Markalaşma, makineleşme, tesis kurma süreci ikinci kuşak Rauf Arıç'ın yönetime geçmesiyle birlikte hız kazanır. Rauf Arıç'ın 1993 yılında beklenmedik vefatı sonrası yönetimi eşi Bilgi Arıç ve ailenin üçüncü kuşağı Berna Arıç Çokusuğlu, Didem Arıç Kurdoğlu, Ceyhun Arıç genç yaşta üstlenir.
2 yıl önce tümden yenilenen tesisi Berna Hanım'la birlikte dolaştık. Lezzetinin yanı sıra son teknoloji üretim hatlarında kalite ve gıda güvenliği sistemleriyle kontrol edilerek kaynaktan şişeye el değmeden dolumu, paketlenmesi ve sadece cam şişe kullanmaları nihai tüketici olarak beni çok mutlu etti.

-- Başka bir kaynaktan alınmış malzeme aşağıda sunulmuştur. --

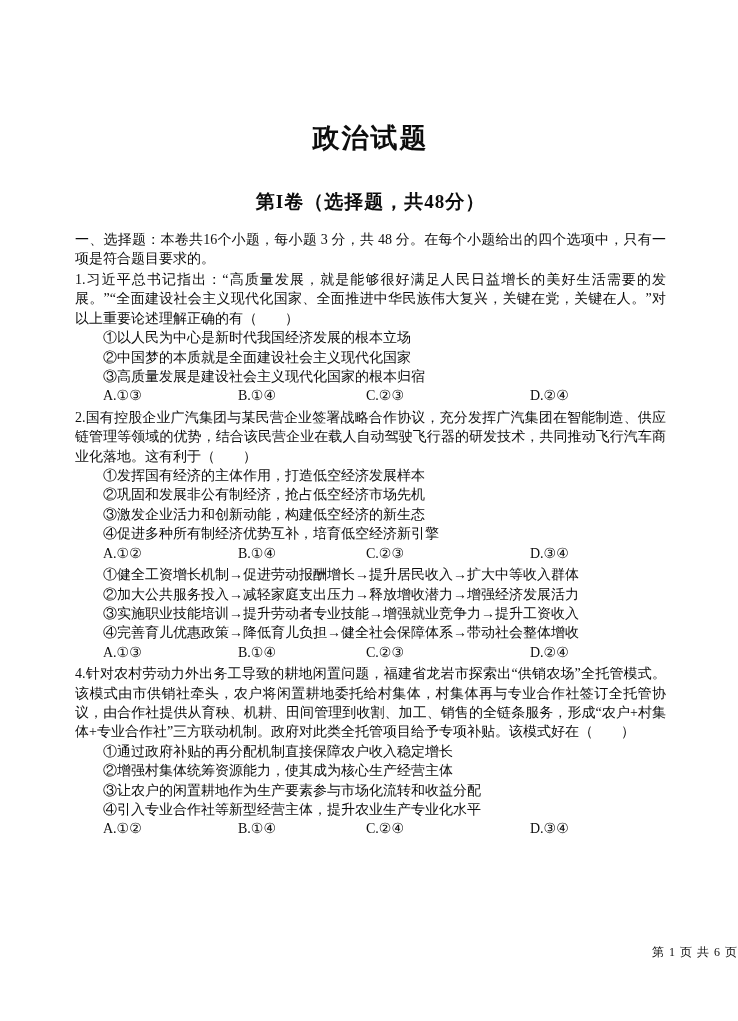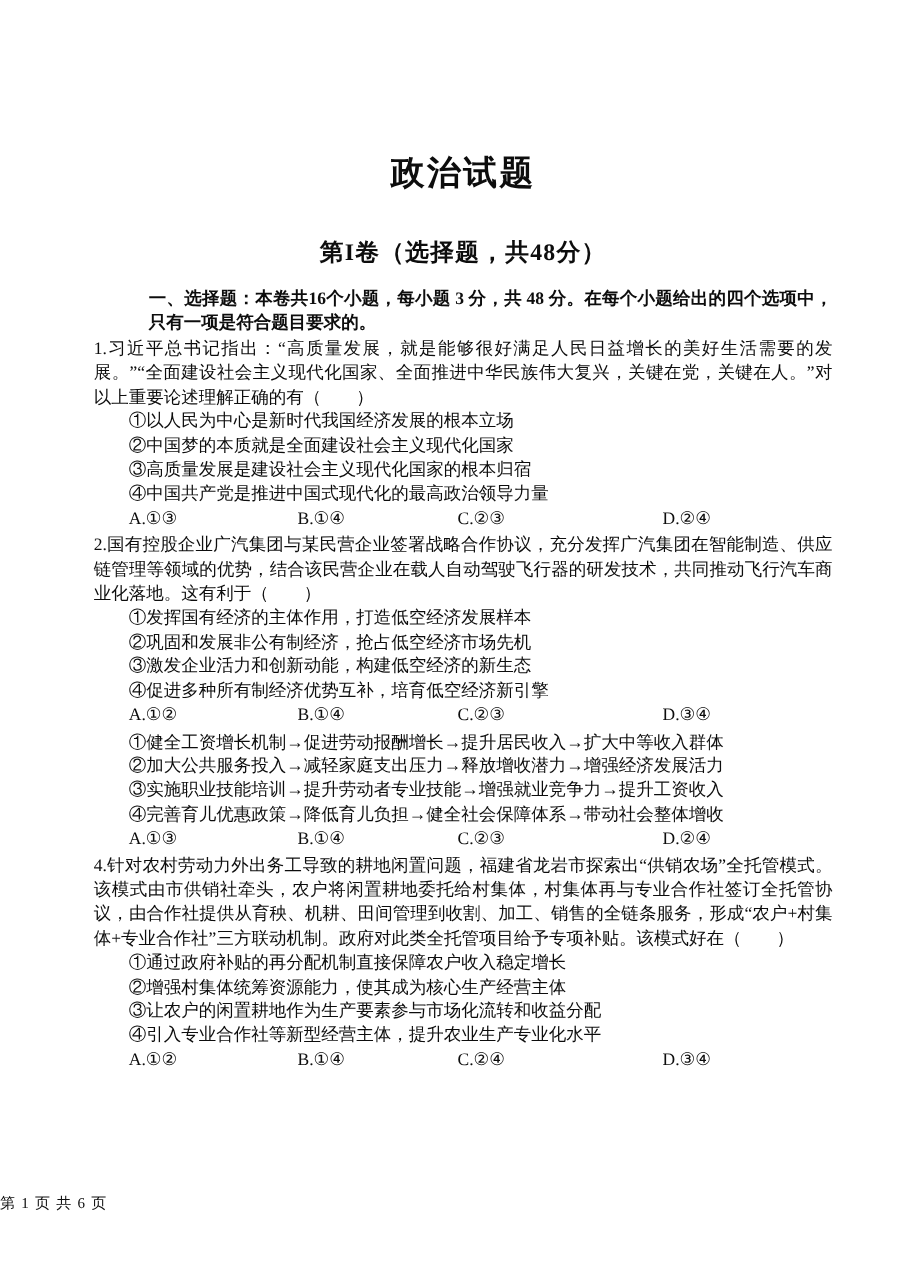--- a/index.html
+++ b/index.html
@@ -24,26 +24,25 @@
     letter-spacing: 2px;
   }
   .section-title {
     text-align: center;
     font-size: 19px;
     font-weight: 700;
     margin-top: 33px;
     letter-spacing: 1px;
   }
   .instructions {
-    font-weight: 700;
+    font-weight: 400;
     font-size: 14px;
     line-height: 19px;
     margin-top: 15px;
     text-align: justify;
-    margin-left: 44px;
   }
   .question { margin-top: 2px; }
   .stem {
     font-size: 14px;
     line-height: 19.4px;
     text-align: justify;
   }
   .item {
     font-size: 14px;
     line-height: 19.4px;
@@ -56,22 +55,22 @@
     display: flex;
   }
   .choice { display: inline-block; }
   .choice:nth-child(1) { width: 127px; }
   .choice:nth-child(2) { width: 128px; margin-left: 8px; }
   .choice:nth-child(3) { width: 164px; }
   .footer {
     position: absolute;
     left: 0;
     right: 0;
-    bottom: 50px;
-    text-align: left;
+    bottom: 60px;
+    text-align: right;
     font-size: 12px;
     letter-spacing: 1px;
     margin-top: 27px;
   }
 </style>
 </head>
 <body>
 
 <div class="page">
 
@@ -79,21 +78,20 @@
 
   <h2 class="section-title">第I卷（选择题，共48分）</h2>
 
   <p class="instructions">一、选择题：本卷共16个小题，每小题 3 分，共 48 分。在每个小题给出的四个选项中，只有一项是符合题目要求的。</p>
 
   <div class="question">
     <p class="stem">1.习近平总书记指出：“高质量发展，就是能够很好满足人民日益增长的美好生活需要的发展。”“全面建设社会主义现代化国家、全面推进中华民族伟大复兴，关键在党，关键在人。”对以上重要论述理解正确的有（　　）</p>
     <p class="item">①以人民为中心是新时代我国经济发展的根本立场</p>
     <p class="item">②中国梦的本质就是全面建设社会主义现代化国家</p>
     <p class="item">③高质量发展是建设社会主义现代化国家的根本归宿</p>
-    <p class="item">④中国共产党是推进中国式现代化的最高政治领导力量</p>
     <div class="choices">
       <span class="choice">A.①③</span>
       <span class="choice">B.①④</span>
       <span class="choice">C.②③</span>
       <span class="choice">D.②④</span>
     </div>
   </div>
 
   <div class="question">
     <p class="stem">2.国有控股企业广汽集团与某民营企业签署战略合作协议，充分发挥广汽集团在智能制造、供应链管理等领域的优势，结合该民营企业在载人自动驾驶飞行器的研发技术，共同推动飞行汽车商业化落地。这有利于（　　）</p>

Kınık Maden Suları'nın kurulduğu günden bu yana 73 yıldır aile tarafından yönetilmesi bile büyük başarı. Berna Hanım'ın anlattığı gibi tüm bunlar anneleri Bilge Arıç'ın onursal başkan olduğu üçüncü kuşak yönetim kurulunun uyumlu iş birliği, profesyonel bakış açıları sayesinde mümkün olmuş.

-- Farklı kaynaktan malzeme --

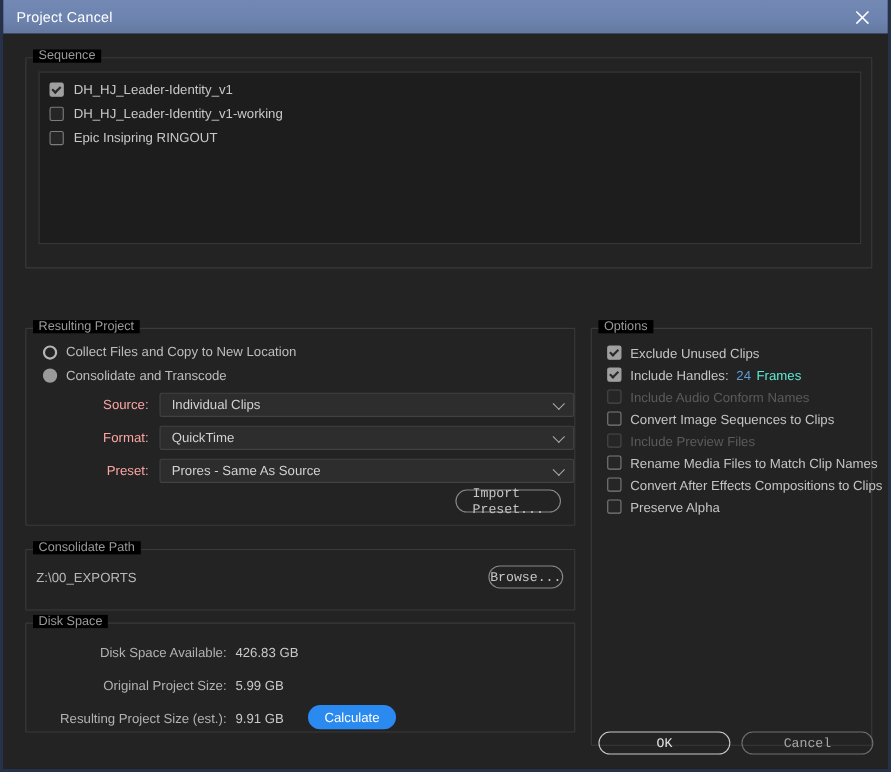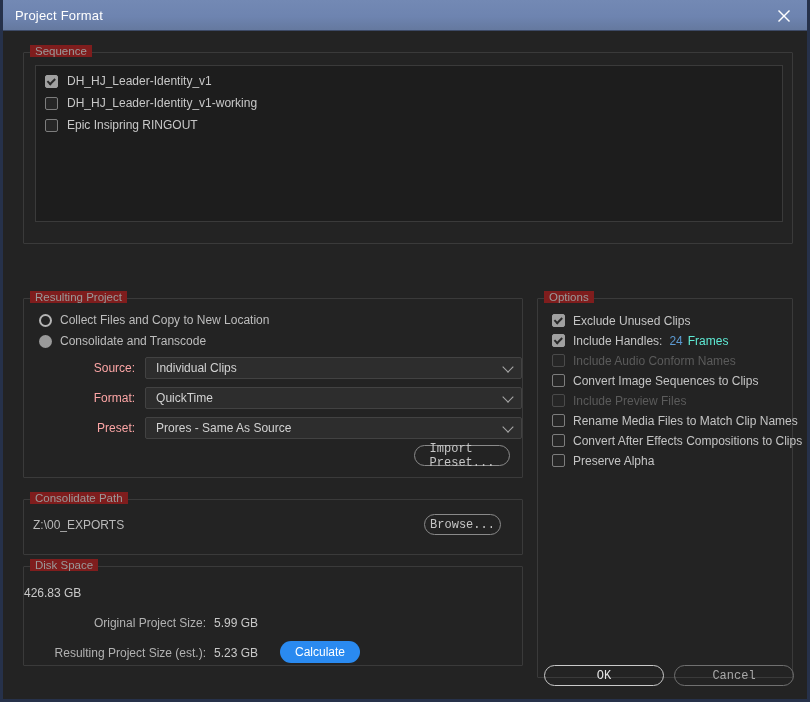--- a/index.html
+++ b/index.html
@@ -55,21 +55,21 @@
   
   .group {
     position: absolute;
     border: 1px solid #3a3a3a;
     border-radius: 1px;
   }
   .group > .legend {
     position: absolute;
     top: -8px; left: 6px;
     padding: 0 5px;
-    background: #7f1d1d;
+    background: #000000;
     color: #9a9a9a;
     font-size: 11.5px;
     white-space: nowrap;
   }
 
   
   #grp-sequence { left: 20px; top: 21px; width: 770px; height: 192px; }
   #seq-list {
     position: absolute;
     left: 11px; top: 12px;
@@ -242,22 +242,22 @@
   
   #grp-dest { left: 20px; top: 468px; width: 500px; height: 56px; }
   #dest-path {
     position: absolute;
     left: 9px; top: 18px;
     color: #b9b9b9;
     font-size: 12px;
   }
   #browse-btn {
     position: absolute;
-    right: 21px; top: 14px;
-    width: 77px;
+    right: 10px; top: 14px;
+    width: 68px;
   }
 
   
   #grp-disk { left: 20px; top: 535px; width: 500px; height: 100px; }
   .disk-row {
     position: absolute;
     left: 0;
     display: flex;
     align-items: center;
     height: 16px;
@@ -309,21 +309,21 @@
     border: 1px solid #707070;
     color: #a8a8a8;
   }
 </style>
 </head>
 <body>
 
 <div id="window">
 
   <div id="titlebar">
-    <span class="title">Project Format</span>
+    <span class="title">Project Cancel</span>
     <div id="close-btn">
       <svg width="14" height="14" viewBox="0 0 14 14" aria-hidden="true">
         <line x1="1.5" y1="1.5" x2="12.5" y2="12.5" stroke="#ffffff" stroke-width="1.4"></line>
         <line x1="12.5" y1="1.5" x2="1.5" y2="12.5" stroke="#ffffff" stroke-width="1.4"></line>
       </svg>
     </div>
   </div>
 
   <div id="body">
 
@@ -438,31 +438,32 @@
     <div class="group" id="grp-dest">
       <span class="legend">Consolidate Path</span>
       <span id="dest-path">Z:\00_EXPORTS</span>
       <div class="pill" id="browse-btn">Browse...</div>
     </div>
 
     <div class="group" id="grp-disk">
       <span class="legend">Disk Space</span>
 
       <div class="disk-row" id="dr1">
+        <span class="dlabel">Disk Space Available:</span>
         <span class="dval">426.83 GB</span>
       </div>
 
       <div class="disk-row" id="dr2">
         <span class="dlabel">Original Project Size:</span>
         <span class="dval">5.99 GB</span>
       </div>
 
       <div class="disk-row" id="dr3">
         <span class="dlabel">Resulting Project Size (est.):</span>
-        <span class="dval">5.23 GB</span>
+        <span class="dval">9.91 GB</span>
       </div>
 
       <div id="calculate-btn">Calculate</div>
     </div>
 
     <div class="pill" id="ok-btn">OK</div>
     <div class="pill" id="cancel-btn">Cancel</div>
 
   </div>
 </div>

Ve bu sayede birçok ilki de gerçekleştirmişler. Orta Doğu ve Avrupa ülkeleri başta olmak üzere 30'dan fazla ülkeye ihracat yapıyorlarmış. Önümüzdeki yılın başında Almanya'dan getirilerek devreye girecek ikinci bir Krones hattı ile birlikte üretim kapasiteleri iki katına çıkacakmış...
Maden suyu üzerine
Maden suyunun bileşiminde iyonlar halinde her birinin sağlığa farklı faydaları olan kalsiyum, magnezyum, sodyum, potasyum, florür, iyadür, klorür, bikarbonat, sülfat gibi mineraller bulunuyor. Yararlarını, olası etkilerini, günde ne kadar içilmesi gerektiğini anlatmayı işin uzmanlarına bırakıyorum. Ama Kınıklı ekibinden öğrendiğim yemek yapımındaki kullanımına yer vermek isterim:
"Doğal maden suları yalnızca olağanüstü susuzluk giderici değildir, aynı zamanda yeniliklere açık aşçıların yetenekli bir 'yardımcısı' olabilir. Tavada krep yaparken, hamuru karbondioksitli maden suyu ile yoğrulmuş ise, çok daha yumuşak olur. Yağ üzerine maden suyu kullanılarak hafif ve az kalorili et kızartması hazırlanabilir. Ancak tavaya konan maden suyunun miktarı iyi ayarlanmalıdır! Poğaça, börek ve kek yaparken, eti marine ederken kullanılan maden suyu, yumuşaklık, lezzet verir, bayatlamasını geciktirir."